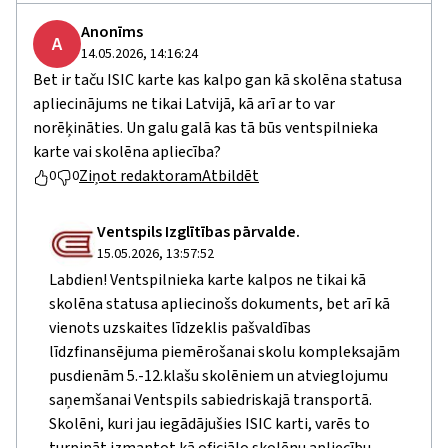
Anonīms
A
14.05.2026, 14:16:24
Bet ir taču ISIC karte kas kalpo gan kā skolēna statusa
apliecinājums ne tikai Latvijā, kā arī ar to var
norēķināties. Un galu galā kas tā būs ventspilnieka
karte vai skolēna apliecība?
Ziņot redaktoram
Atbildēt
0
0
Ventspils Izglītības pārvalde.
15.05.2026, 13:57:52
Labdien! Ventspilnieka karte kalpos ne tikai kā
skolēna statusa apliecinošs dokuments, bet arī kā
vienots uzskaites līdzeklis pašvaldības
līdzfinansējuma piemērošanai skolu kompleksajām
pusdienām 5.-12.klašu skolēniem un atvieglojumu
saņemšanai Ventspils sabiedriskajā transportā.
Skolēni, kuri jau iegādājušies ISIC karti, varēs to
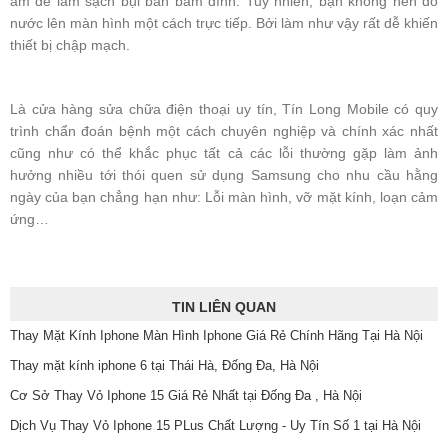
ẩm để làm sạch bụi bẩn bám dính. Tuy nhiên, bạn không nên đổ
nước lên màn hình một cách trực tiếp. Bởi làm như vậy rất dễ khiến
thiết bị chập mạch.
Là cửa hàng sửa chữa điện thoại uy tín, Tín Long Mobile có quy
trình chẩn đoán bệnh một cách chuyên nghiệp và chính xác nhất
cũng như có thể khắc phục tất cả các lỗi thường gặp làm ảnh
hưởng nhiều tới thói quen sử dụng Samsung cho nhu cầu hằng
ngày của bạn chẳng hạn như: Lỗi màn hình, vỡ mặt kính, loạn cảm
ứng…
TIN LIÊN QUAN
Thay Mặt Kính Iphone Màn Hình Iphone Giá Rẻ Chính Hãng Tại Hà Nội
Thay mặt kính iphone 6 tại Thái Hà, Đống Đa, Hà Nội
Cơ Sở Thay Vỏ Iphone 15 Giá Rẻ Nhất tại Đống Đa , Hà Nội
Dịch Vụ Thay Vỏ Iphone 15 PLus Chất Lượng - Uy Tín Số 1 tại Hà Nội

§ §

### What you need to do
Set down a word-for-word copy of the records, dropping any picture.

### Output below
Anonīms
A
14.05.2026, 14:16:24
Bet ir taču ISIC karte kas kalpo gan kā skolēna statusa
apliecinājums ne tikai Latvijā, kā arī ar to var
norēķināties. Un galu galā kas tā būs ventspilnieka
karte vai skolēna apliecība?
Ziņot redaktoram
Atbildēt
0
0
Ventspils Izglītības pārvalde.
15.05.2026, 13:57:52
Labdien! Ventspilnieka karte kalpos ne tikai kā
skolēna statusa apliecinošs dokuments, bet arī kā
vienots uzskaites līdzeklis pašvaldības
līdzfinansējuma piemērošanai skolu kompleksajām
pusdienām 5.-12.klašu skolēniem un atvieglojumu
saņemšanai Ventspils sabiedriskajā transportā.
Skolēni, kuri jau iegādājušies ISIC karti, varēs to
ẩm để làm sạch bụi bẩn bám dính. Tuy nhiên, bạn không nên đổ
nước lên màn hình một cách trực tiếp. Bởi làm như vậy rất dễ khiến
thiết bị chập mạch.
Là cửa hàng sửa chữa điện thoại uy tín, Tín Long Mobile có quy
trình chẩn đoán bệnh một cách chuyên nghiệp và chính xác nhất
cũng như có thể khắc phục tất cả các lỗi thường gặp làm ảnh
hưởng nhiều tới thói quen sử dụng Samsung cho nhu cầu hằng
ngày của bạn chẳng hạn như: Lỗi màn hình, vỡ mặt kính, loạn cảm
ứng…
TIN LIÊN QUAN
Thay Mặt Kính Iphone Màn Hình Iphone Giá Rẻ Chính Hãng Tại Hà Nội
Thay mặt kính iphone 6 tại Thái Hà, Đống Đa, Hà Nội
Cơ Sở Thay Vỏ Iphone 15 Giá Rẻ Nhất tại Đống Đa , Hà Nội
Dịch Vụ Thay Vỏ Iphone 15 PLus Chất Lượng - Uy Tín Số 1 tại Hà Nội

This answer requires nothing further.